Originally published on Guide to Aromatherapy
The type of essential oil diffuser you need depends on the application you have in mind. There are various types on the market, but not all types are suitable for all purposes. Basically there are four kinds: the type that uses a votive candle/tea light to heat the oil mixture, the type that uses electricity, the type that uses an existing heat source and finally what you might call a scent diffuser, which uses no heat at all, relying on evaporation as a diffusion mechanism.
The reed diffuser (or stick diffuser)
The type which relies on evaporation is not usually used for therapy, which is why I referred to it previously as a scent diffuser – it carries on releasing fragrance into the area in which it is placed 24/7 from the time it is set up until it runs out of liquid. This liquid contains about a quarter to a third by volume of dilute essential oil mixed with dipropylene glycol, with perhaps some preservative added.
This type of diffuser is used purely to provide an ambient fragrance, whether in general living areas or bathrooms and similar places. Though it is possible to make your own reed diffuser by purchasing the various materials, in most cases, reed diffusers are sold as a package, with the fragrance you select at the time of purchase and all the other required ingredients so that you can assemble it at home when you wish to start using it.
To prepare your reed diffuser for use, pour the liquid into the container provided, leaving a good space at the top to allow it to rise when you insert the sticks. Then insert the sticks one or two at a time until they are all in place. If you have any liquid left over, make sure to seal the bottle tightly and put it somewhere cool and out of the sun, so that you can refresh the diffuser as required.
The oil burner
The essential oil “burner” will be familiar to most people. They come in an amazing variety of shapes and sizes, ranging from the very simple to the highly ornate. Despite the name, the flame (usually provided by a votive candle or tea light) never comes into contact with the essential oil, which is usually mixed with water in a container positioned above the candle, so the oil is not burnt at all, but merely heated sufficiently to become volatile and disperse into the air.
When used as room fragrance, some people use crystals as a medium instead of water. These can be purchased already impregnated with scent, but it’s unlikely you will find therapeutic quality essential oil sold in this way.
Oil burners are also sometimes called oil warmers, which is a more accurate description.
The electric oil diffuser/electric oil warmer
Available in both mains operated and battery operated types, electric oil diffusers work in a similar way to oil burners, but using electricity as a source of heat. They are suitable for use in situations where a naked flame might be dangerous or not permitted for health and safety reasons.
You can also get a car diffuser which runs off the lighter socket.
This type of diffuser also uses electricity as a power source, but it does not heat the oil, instead it breaks it down into very tiny droplets which are then expelled into the air, giving an extremely pure fine dispersal which can spread over a large area.
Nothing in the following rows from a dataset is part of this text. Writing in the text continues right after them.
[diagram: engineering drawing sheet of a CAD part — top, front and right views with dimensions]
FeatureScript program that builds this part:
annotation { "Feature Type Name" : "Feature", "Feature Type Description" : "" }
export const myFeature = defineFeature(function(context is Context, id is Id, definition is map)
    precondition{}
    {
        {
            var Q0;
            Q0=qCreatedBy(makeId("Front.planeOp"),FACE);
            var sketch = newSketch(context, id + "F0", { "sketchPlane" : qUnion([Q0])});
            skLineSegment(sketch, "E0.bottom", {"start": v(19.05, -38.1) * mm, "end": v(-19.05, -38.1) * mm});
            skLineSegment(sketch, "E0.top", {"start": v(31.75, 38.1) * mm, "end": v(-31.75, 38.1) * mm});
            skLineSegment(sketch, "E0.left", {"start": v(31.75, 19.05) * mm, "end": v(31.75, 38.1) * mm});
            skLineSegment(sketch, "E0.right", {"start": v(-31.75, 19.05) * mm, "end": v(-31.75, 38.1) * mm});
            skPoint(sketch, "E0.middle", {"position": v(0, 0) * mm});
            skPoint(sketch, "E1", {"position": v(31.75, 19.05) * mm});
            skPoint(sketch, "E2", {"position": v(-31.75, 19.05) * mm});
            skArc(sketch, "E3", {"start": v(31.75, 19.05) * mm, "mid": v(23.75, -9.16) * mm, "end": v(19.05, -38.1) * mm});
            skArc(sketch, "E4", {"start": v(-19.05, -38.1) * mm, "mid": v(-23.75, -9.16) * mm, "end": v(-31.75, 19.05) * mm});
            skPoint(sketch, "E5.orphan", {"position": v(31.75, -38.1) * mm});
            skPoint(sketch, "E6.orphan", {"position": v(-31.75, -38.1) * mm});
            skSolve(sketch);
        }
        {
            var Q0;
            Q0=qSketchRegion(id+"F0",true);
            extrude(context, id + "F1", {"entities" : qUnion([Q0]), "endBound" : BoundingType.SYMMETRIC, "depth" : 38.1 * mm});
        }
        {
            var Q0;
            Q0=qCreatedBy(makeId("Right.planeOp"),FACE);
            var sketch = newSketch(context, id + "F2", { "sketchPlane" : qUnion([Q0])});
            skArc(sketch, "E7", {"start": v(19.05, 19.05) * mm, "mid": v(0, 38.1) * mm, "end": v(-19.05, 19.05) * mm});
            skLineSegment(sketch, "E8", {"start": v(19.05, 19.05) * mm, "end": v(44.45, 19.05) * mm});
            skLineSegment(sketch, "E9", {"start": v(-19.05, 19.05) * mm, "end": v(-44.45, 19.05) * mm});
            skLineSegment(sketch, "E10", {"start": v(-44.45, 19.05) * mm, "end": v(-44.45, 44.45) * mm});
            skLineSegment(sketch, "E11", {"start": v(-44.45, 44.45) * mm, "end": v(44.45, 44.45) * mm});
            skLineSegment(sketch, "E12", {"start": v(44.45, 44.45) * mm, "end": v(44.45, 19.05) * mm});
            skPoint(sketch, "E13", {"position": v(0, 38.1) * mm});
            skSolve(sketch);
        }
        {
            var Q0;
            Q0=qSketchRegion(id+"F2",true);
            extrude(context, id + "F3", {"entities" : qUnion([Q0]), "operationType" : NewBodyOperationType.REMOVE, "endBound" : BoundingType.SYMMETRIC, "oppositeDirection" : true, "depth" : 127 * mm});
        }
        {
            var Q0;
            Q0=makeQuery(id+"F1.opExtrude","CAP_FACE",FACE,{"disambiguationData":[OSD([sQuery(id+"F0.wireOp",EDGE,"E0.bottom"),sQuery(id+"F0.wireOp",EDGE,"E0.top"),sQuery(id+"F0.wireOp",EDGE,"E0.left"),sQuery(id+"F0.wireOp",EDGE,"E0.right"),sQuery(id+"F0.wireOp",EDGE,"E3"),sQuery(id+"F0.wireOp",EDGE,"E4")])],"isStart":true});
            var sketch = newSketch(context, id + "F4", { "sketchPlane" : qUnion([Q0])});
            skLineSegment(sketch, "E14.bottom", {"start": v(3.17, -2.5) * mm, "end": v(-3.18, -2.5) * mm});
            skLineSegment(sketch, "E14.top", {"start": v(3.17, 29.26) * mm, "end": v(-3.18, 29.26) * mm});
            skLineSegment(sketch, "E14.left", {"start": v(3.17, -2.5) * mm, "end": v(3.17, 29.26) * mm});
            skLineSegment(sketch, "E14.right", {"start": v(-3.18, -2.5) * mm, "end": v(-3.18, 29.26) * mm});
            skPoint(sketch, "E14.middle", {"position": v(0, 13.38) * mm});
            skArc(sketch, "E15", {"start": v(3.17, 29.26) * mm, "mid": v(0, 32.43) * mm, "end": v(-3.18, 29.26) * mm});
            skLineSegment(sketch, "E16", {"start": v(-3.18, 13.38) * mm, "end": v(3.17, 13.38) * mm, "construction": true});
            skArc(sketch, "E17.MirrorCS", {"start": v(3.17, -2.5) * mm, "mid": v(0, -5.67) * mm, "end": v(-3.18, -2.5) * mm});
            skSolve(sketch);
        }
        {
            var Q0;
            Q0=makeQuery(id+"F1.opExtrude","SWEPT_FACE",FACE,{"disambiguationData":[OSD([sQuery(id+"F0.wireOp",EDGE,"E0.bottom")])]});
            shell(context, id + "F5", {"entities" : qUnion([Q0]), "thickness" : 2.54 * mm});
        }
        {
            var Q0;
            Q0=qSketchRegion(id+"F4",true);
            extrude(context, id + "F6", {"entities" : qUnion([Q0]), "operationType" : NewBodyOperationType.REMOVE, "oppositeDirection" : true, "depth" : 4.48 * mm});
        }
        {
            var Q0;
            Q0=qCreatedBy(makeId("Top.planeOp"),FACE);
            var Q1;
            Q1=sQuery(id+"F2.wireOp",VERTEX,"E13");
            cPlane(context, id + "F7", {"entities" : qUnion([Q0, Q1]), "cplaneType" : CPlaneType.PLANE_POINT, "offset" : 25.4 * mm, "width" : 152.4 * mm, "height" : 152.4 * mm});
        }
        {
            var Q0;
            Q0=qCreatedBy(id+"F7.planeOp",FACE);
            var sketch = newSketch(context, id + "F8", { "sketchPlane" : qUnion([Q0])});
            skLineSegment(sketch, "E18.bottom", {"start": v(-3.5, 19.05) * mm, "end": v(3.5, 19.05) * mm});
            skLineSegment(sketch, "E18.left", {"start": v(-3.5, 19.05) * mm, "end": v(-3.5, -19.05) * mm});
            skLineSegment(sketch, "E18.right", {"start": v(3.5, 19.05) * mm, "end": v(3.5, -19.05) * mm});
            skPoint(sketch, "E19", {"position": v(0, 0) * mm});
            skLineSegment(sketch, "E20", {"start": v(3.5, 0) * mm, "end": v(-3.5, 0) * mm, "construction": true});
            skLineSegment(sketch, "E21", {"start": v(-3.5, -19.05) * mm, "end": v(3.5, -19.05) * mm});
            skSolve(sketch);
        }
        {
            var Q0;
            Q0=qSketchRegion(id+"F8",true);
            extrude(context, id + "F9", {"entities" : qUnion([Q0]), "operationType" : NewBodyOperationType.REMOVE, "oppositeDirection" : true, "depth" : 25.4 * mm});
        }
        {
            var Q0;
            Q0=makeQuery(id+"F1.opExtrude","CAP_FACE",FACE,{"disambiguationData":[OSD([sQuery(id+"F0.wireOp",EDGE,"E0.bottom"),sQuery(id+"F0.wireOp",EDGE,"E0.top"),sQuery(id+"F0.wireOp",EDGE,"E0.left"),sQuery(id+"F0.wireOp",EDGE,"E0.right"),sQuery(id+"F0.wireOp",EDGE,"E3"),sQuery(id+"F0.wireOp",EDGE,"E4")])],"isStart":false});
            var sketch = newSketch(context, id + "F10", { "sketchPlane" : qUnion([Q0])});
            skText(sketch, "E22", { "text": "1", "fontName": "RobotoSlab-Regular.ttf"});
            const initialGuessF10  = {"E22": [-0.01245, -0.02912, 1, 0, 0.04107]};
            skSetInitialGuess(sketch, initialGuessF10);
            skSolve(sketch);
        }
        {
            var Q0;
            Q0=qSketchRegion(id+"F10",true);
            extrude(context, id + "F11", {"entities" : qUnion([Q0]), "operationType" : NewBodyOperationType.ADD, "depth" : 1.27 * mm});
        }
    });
Nebulizing diffusers are often recommended by doctors for use by asthmatics and people suffering from COPD.
This is an example of a diffuser that uses an existing heat source to heat the oil for diffusion. In the UK, these are no longer very useful, as the old style lamp which used to give off so much excess heat has now been banned. Energy saving lamps are both the wrong shape and not warm enough to be useful for this purpose.
A note about scented candles and tarts (wickless candles)
Scented candles and tarts are not used for therapeutic purposes, because of the stearin and other ingredients mixed with the fragrance to make the candle.